Una mancha oscura empezó a extenderse por su pantalón.
Era sangre. Aquello no le gustó. Se lo desabrochó y se palpó la herida del muslo. Al final atrapó el «bot» con las uñas. Se lo acercó a los ojos y vio las pequeñas cuchillas, centelleando a la luz del sol.
—¿Adonde ibas? —le preguntó en voz baja, pensando con satisfacción que si alguien lo veía hablando con sus dedos lo tomaría por loco. En esos momentos era un agente independiente que solo se representaba a sí mismo.
Aplastó el «bot» y se limpió la sangre en el fondillo del pantalón. Fue como aplastar una garrapata.
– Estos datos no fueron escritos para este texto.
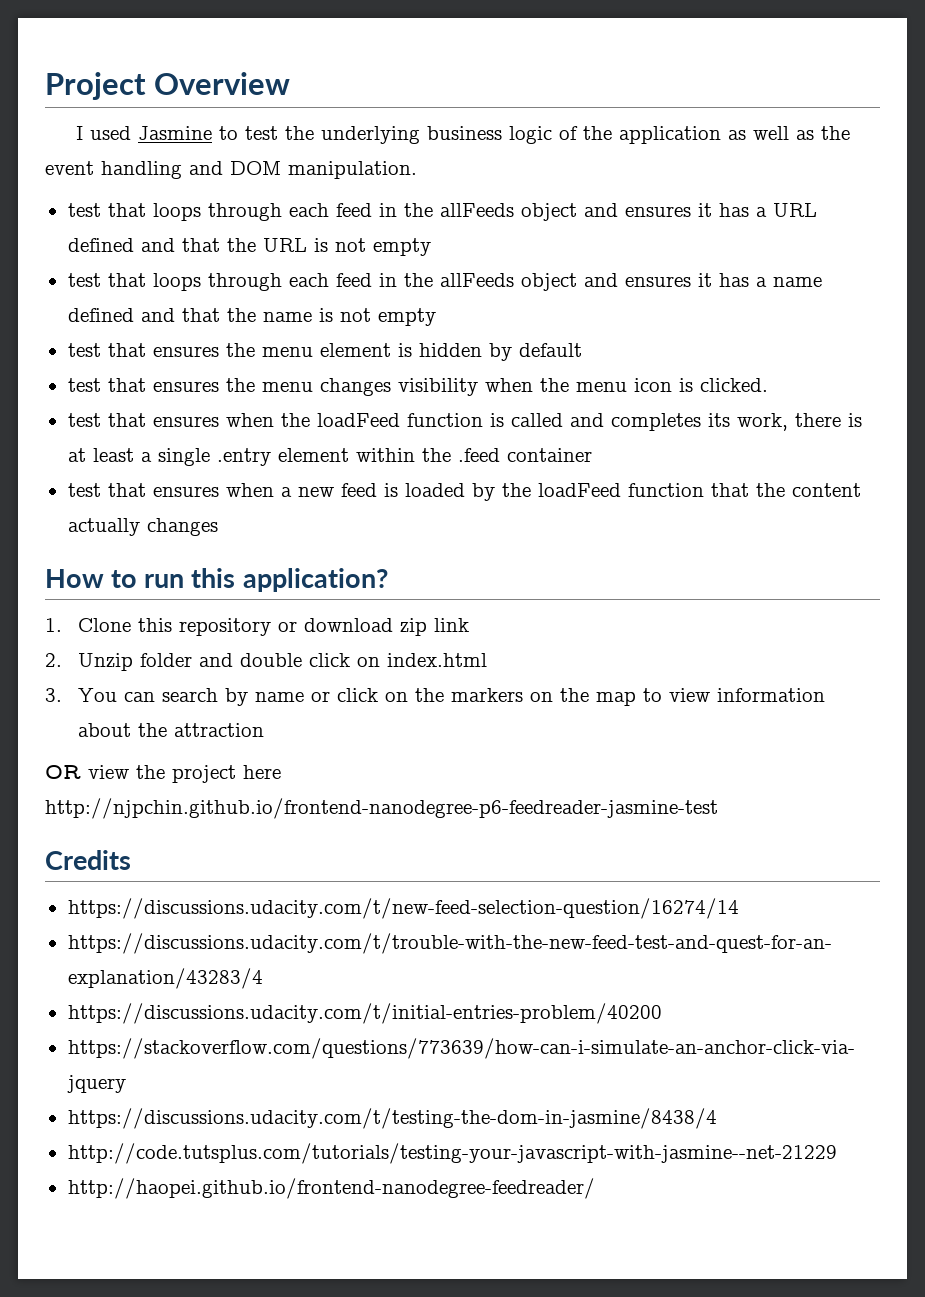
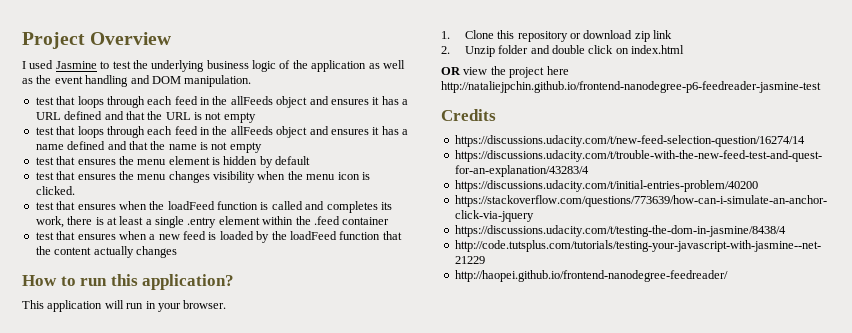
(388, 580) none -> [22,300,227,312] // This application will run in your browser.
[45,688,825,706] [77,723,264,737] // 3. You can search by name or click on the markers on the map to view information about the attraction -> (685, 49) none
[45,798,718,819] http://njpchin.github.io/frontend-nanodegree-p6-feedreader-jasmine-test -> [441,81,821,93] http://nataliejpchin.github.io/frontend-nanodegree-p6-feedreader-jasmine-test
Un camión de bomberos pasó ante la parada a toda velocidad, haciendo sonar la sirena.
Una semana después, acompañado de Dorothy Girt, el teniente Watanabe ajustaba el portátil sobre la mesita de noche junto a la cama del hospital en la que descansaba Eric Jansen. La pantalla mostraba la imagen de un «bot» cortado limpiamente por la mitad, con sus tripas a la vista.
—Hemos conseguido identificar por fin al asiático del que le hablé, el que encontramos en la escena del crimen de Willy Fong y Rodriguez. Se llama Jason Chu.
Eric asintió. Tenía la pierna vendada, y un aspecto pálido y demacrado a causa de la anemia producida por la pérdida de sangre.
—Sí —dijo—. Jason Chu trabajaba para Rexatack, la empresa que poseía las patentes con las que construimos los Hellstorms.
—Creemos que el señor Chu organizó la intrusión en Nanigen para averiguar lo que estaban haciendo allí con sus patentes.
—Seguramente —convino Eric.
—¿Programó usted los «bots» de seguridad?
—No los programé para que mataran. Eso fue cosa de Drake. —Cerró los ojos y los mantuvo así unos segundos. Después los abrió y miró al policía—. Puede acusarme de lo que quiera, teniente. Mi hermano ha muerto y ha sido por mi culpa. Me trae sin cuidado lo que pueda ocurrirme.
—Esta vez la policía no va a presentar cargos —contestó Watanabe, midiendo sus palabras.
Entró una enfermera.
—El tiempo de visita ha terminado, señores —anunció, mientras comprobaba las constantes de Eric. Se volvió hacia el policía y la forense—. ¿Me han oído o hace falta que avise al doctor?
—No soy ningún «señor» —protestó la forense, poniéndose en pie.
Watanabe también se levantó.
—A Dorothy le gustaría mucho tener un «bot» de Nanigen que funcionara, para poder analizarlo —dijo, mirando a Eric.
Este hizo un gesto de indiferencia.
—Eso es fácil. Puede encontrarlos por toda la zona del Núcleo Tensor de Nanigen.
—Ya no. Nanigen ardió hasta los cimientos. Con todo ese plástico, se convirtió en una enorme hoguera tóxica. Los bomberos tardaron varios días en apagarla. No quedó nada, ni siquiera los «bots». Eso sí, encontramos unos restos que creemos que son los de Drake. Los registros dentales lo confirmarán. En cuanto a esa máquina de encoger, no es más que un montón de cenizas.
—¿Piensa presentar cargos contra alguien, teniente? —preguntó Eric, cuando Watanabe salía.
—Por una parte, los culpables están muertos; y por otra, el fiscal del distrito está recibiendo presiones, digamos que de ciertas autoridades del gobierno, para que se hable lo menos posible de esos robots. Tengo la sensación de que este asunto se tratará como un simple accidente industrial. —En la voz del policía había aparecido una nota de decepción—. De todas maneras, nunca se sabe —añadió, mirando a Eric—. Es justo la clase de embrollo en el que tanto a Dorothy como a mí nos gusta meter las narices.
—Me encantan los embrollos —dijo Dorothy Girt, y cogió a Watanabe del brazo—. Vámonos, Dan. Este caballero necesita descansar.